Selected extract:
►

Measurement of micro-elasticity of matrices by AFM. A) A cantilever with a pyramidal tip (opening angle α) is translated down (Δz) into the sample causing a deflection d monitored by the photodiode, yielding the indentation δ=Δz–d. The required force F=k Δd is defined by the spring constant k multiplied by the deflection d. B) The Young's modulus E is determined by analyzing the resulting force-indentation curves with a modified Hertz model. Black curve denotes data points; red solid line is the best fit resulting from the modified Hertz model. (For interpretation of the references to colour in this figure legend, the reader is referred to the web version of this article.)

Fig. 4

Mesenchymal stem cell (MSC) differentiation on elastic substrates. A) Morphology of naive, low passage MSCs (upper panel) 24 h after plating on PA gels of different stiffness closely matches that of cell lineages found within each microenvironment. Naive MSCs are initially small and round but a dominant fraction indicated here (lower panel) develops increasingly branched, spindle, or polygonal shapes within days of plating when grown on matrices with respective elasticities of 1 kPa, 11 kPa, and 34 kPa. Results for mitomycin C treated cells are shown with diagonally-hatched bars. Scale bar is 20 μm. B) Differentiation of MSCs directed by substrate elasticity elucidated by key marker proteins. The neuronal cytoskeletal marker (β3 tubulin is expressed in branches (arrows) of initially naive MSCs (>75%) and only on soft, neurogenic matrices (first row). The muscle transcription factor MyoD is up-regulated and nuclear localized (arrow) only in MSCs on myogenic matrices (second row). The osteoblast transcription factor CBFα1 (arrow) is likewise expressed only on stiff osteogenic substrates (third row). Scale bar is 5 μm.

Fig. 5

Interplay of adhesion, force-sensing, and signal transduction. Integrins bind extracellular matrix ligands and link to the cytoskeleton. Signaling proteins such as Rac and Rho are up and down regulated coupled to myosin II-based contractility, thereby influencing local and global adhesion.

Fig. 6

MSC spreading, proliferation, and drug responses. A) Area of MSC cell body as measured on PA gels of different stiffnesses and on glass. Cell area increases with stiffness unless treated with the myosin II inhibitor, blebbistatin. The solid line shows the best fit using the function shown as inset yielding K coll=10 kPa that agrees well with values determined for smooth muscle cells. B) MSC cell numbers relative to the number plated on elastic PA hydrogels. On soft gels, mitomycin C treated cells (open circles) seem to be more proliferative than the untreated control cells (full grey circles), whereas the behavior reverses on very rigid surfaces and on glass, proliferation is suppressed due to strong adhesion to stiffer substrates.

◄

Excerpted data:
►

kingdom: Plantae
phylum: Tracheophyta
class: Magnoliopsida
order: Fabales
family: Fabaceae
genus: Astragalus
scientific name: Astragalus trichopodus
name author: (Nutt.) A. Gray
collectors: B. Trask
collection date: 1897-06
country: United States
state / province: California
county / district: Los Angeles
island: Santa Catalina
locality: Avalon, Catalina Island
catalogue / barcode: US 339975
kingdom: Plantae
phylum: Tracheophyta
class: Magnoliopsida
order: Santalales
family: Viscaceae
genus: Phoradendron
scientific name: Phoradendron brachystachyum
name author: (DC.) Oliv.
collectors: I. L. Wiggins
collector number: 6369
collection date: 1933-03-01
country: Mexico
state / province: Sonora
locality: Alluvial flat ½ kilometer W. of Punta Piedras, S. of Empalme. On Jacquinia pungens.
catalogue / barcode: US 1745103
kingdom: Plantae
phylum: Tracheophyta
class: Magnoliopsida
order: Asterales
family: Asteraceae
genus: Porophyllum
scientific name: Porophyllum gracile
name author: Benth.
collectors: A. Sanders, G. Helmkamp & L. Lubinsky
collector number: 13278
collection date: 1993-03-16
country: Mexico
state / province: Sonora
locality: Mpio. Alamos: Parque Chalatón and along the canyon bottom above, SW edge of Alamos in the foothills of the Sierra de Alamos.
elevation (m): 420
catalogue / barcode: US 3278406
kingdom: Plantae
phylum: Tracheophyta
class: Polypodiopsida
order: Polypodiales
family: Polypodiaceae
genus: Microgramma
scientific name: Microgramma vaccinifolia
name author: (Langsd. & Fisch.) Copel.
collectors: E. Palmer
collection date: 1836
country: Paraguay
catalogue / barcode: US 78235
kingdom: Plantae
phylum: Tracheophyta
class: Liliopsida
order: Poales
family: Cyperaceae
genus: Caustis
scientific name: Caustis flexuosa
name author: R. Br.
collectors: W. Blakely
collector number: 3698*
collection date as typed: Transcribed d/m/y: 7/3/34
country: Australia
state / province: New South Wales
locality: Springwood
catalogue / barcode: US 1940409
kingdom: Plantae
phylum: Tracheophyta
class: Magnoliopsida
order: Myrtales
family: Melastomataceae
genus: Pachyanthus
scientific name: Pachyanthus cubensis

◄

Work instruction:
Reproduce the portion of the figure captions between "MSC spreading, proliferation, and" and "to stiffer substrates.", inclusive. Work only from the figure captions.

Answer to the problem:
MSC spreading, proliferation, and drug responses. A) Area of MSC cell body as measured on PA gels of different stiffnesses and on glass. Cell area increases with stiffness unless treated with the myosin II inhibitor, blebbistatin. The solid line shows the best fit using the function shown as inset yielding K coll=10 kPa that agrees well with values determined for smooth muscle cells. B) MSC cell numbers relative to the number plated on elastic PA hydrogels. On soft gels, mitomycin C treated cells (open circles) seem to be more proliferative than the untreated control cells (full grey circles), whereas the behavior reverses on very rigid surfaces and on glass, proliferation is suppressed due to strong adhesion to stiffer substrates.